Klare Argumente dagegen
Auch der Verband Swiss Recycling sieht den «hohen Recycling-Komfort in der Schweiz bedroht», wenn ein Pflichtpfand eingeführt würde. So gäbe es keine Sammelorte mehr in den Quartieren, Büros oder Bahnhöfen und es wäre nur noch der Handel für die Rücknahme zuständig, warnt der Verband. Die Anzahl Sammelstellen würde von 100 00 auf 7000 sinken, heisst es bei Swiss Recycling. Ebenfalls befürchte man, dass nicht mehr, sondern weniger zurückgebracht wird und das Littering eher gefördert würde, so der Sprecher der IG Detailhandel Schweiz gegenüber «Watson».
«Trotz Pfand besteht das Littering-Problem»
Remo Linggi vom Verein PET-Recycling Schweiz zweifelt ebenfalls an der positiven Wirkung des Pflichtpfandes. «Das Littering-Problem könne so nicht gelöst werden», ist er überzeugt.
Der Verein setze sich unter anderem für die Sensibilisierung und Verbesserung der Recycling-Infrastruktur im öffentlichen Raum ein. Auch biete der Verein Aus- und Weiterbildungen im Bereich Recycling an und investiere in moderne Sortier- und Recycling-Anlagen. Er betont, dass so alle Akteure – ob Getränkehersteller, Handel oder Verwerter – ein Interesse am Recycling haben.
Minimum Ein-Franken-Pfand nötig
Umweltorganisationen befürworten ein Pflichtpfand, sofern damit eine höhere Recyclingquote erreicht werden könne. Um einen Lenkungseffekt zu erzielen, würden 50 Rappen pro Behältnis aber nicht ausreichen, sagt Jean-Claude Würmli, Geschäftsführer vom PET-Recycling Schweiz. «Wenn abends die Geschäfte schon geschlossen sind, würde kaum jemand seine Cola-Flasche vom Ausgang nach Hause nehmen, um sie am nächsten Tag ins Geschäft zu retournieren. Da wäre wohl mindestens ein Franken nötig», vermutet Würmli.

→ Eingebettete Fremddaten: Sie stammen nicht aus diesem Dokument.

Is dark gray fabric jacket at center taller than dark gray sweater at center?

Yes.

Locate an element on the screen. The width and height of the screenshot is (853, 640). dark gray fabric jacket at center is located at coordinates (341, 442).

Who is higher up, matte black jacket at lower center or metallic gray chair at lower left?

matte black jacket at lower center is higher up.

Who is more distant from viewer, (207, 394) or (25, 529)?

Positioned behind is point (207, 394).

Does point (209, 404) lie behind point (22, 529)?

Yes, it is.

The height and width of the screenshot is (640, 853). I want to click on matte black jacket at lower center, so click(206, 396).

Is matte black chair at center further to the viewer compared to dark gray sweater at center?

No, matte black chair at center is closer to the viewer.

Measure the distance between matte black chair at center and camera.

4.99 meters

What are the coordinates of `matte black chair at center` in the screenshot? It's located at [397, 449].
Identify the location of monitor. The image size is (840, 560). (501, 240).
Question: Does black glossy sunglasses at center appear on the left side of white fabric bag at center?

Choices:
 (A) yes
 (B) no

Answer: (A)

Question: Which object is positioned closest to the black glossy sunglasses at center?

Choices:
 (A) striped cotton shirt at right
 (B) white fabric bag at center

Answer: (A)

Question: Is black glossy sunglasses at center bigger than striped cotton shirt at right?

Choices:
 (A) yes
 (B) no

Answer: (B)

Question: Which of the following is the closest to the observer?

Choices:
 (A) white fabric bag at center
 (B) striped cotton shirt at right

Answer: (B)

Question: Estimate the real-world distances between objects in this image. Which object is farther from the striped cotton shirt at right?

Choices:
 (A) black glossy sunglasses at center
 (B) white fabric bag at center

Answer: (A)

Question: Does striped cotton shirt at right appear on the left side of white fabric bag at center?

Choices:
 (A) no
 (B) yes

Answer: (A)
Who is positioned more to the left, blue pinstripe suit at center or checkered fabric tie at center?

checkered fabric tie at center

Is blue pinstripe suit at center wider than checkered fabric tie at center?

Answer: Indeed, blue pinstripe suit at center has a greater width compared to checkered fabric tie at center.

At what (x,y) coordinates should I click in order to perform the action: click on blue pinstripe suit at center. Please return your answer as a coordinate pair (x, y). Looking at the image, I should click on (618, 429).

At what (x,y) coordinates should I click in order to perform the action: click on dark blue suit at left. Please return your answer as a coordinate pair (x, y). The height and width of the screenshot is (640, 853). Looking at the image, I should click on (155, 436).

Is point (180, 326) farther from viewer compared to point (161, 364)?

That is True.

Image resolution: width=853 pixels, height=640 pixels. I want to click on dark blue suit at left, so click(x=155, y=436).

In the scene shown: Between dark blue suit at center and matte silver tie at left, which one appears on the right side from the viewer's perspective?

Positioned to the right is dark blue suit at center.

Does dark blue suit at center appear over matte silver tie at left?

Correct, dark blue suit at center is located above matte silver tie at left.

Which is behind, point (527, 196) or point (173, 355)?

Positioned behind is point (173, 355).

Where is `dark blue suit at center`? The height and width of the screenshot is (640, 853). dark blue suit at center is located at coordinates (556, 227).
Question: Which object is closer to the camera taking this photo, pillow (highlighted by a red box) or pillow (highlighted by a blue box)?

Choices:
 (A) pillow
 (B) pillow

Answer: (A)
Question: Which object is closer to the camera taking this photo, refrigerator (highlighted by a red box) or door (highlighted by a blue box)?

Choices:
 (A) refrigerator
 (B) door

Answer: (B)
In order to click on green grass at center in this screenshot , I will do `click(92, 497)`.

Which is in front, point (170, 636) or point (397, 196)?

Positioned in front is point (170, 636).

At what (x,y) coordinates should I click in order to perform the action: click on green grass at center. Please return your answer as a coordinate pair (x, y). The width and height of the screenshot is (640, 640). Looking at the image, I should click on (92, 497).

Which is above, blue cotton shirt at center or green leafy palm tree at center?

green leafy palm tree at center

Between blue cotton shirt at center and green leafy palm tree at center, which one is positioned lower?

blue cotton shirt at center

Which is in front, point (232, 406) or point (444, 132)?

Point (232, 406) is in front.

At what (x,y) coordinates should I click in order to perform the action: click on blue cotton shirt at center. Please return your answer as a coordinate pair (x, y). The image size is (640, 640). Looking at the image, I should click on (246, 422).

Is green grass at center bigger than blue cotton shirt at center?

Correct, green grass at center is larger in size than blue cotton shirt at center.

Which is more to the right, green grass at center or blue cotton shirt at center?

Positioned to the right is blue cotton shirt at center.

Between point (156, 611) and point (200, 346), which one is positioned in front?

Recycling-Fakten aus der Schweiz
- Gemäss dem Bafu erreicht die Schweiz über alle Getränkeverpackungen hinweg eine Verwertungsquote von 93 %.
- Laut dem Bafu beträgt die Recycling-Quote bei PET-Flaschen 83 %, bei Alu-Dosen 92 % und bei Glasflaschen 94 % .
- In der Schweiz gibt es rund 100 00 Sammelstellen.
- Take-away-Verpackungen, Zigarettenstummel, Plastiksäcke und Zeitungen machen 83 % des Litterings aus.
- Die Schweizer PET-Verwertungsquote war früher, als es noch ein Pfand gab, tiefer als sie es heute ist.
- Laut der ETH Zürich sind die Littering-Zahlen trotz einer wachsenden Bevölkerung und mehr Unterwegsverpflegung jedoch stabil bis rückläufig.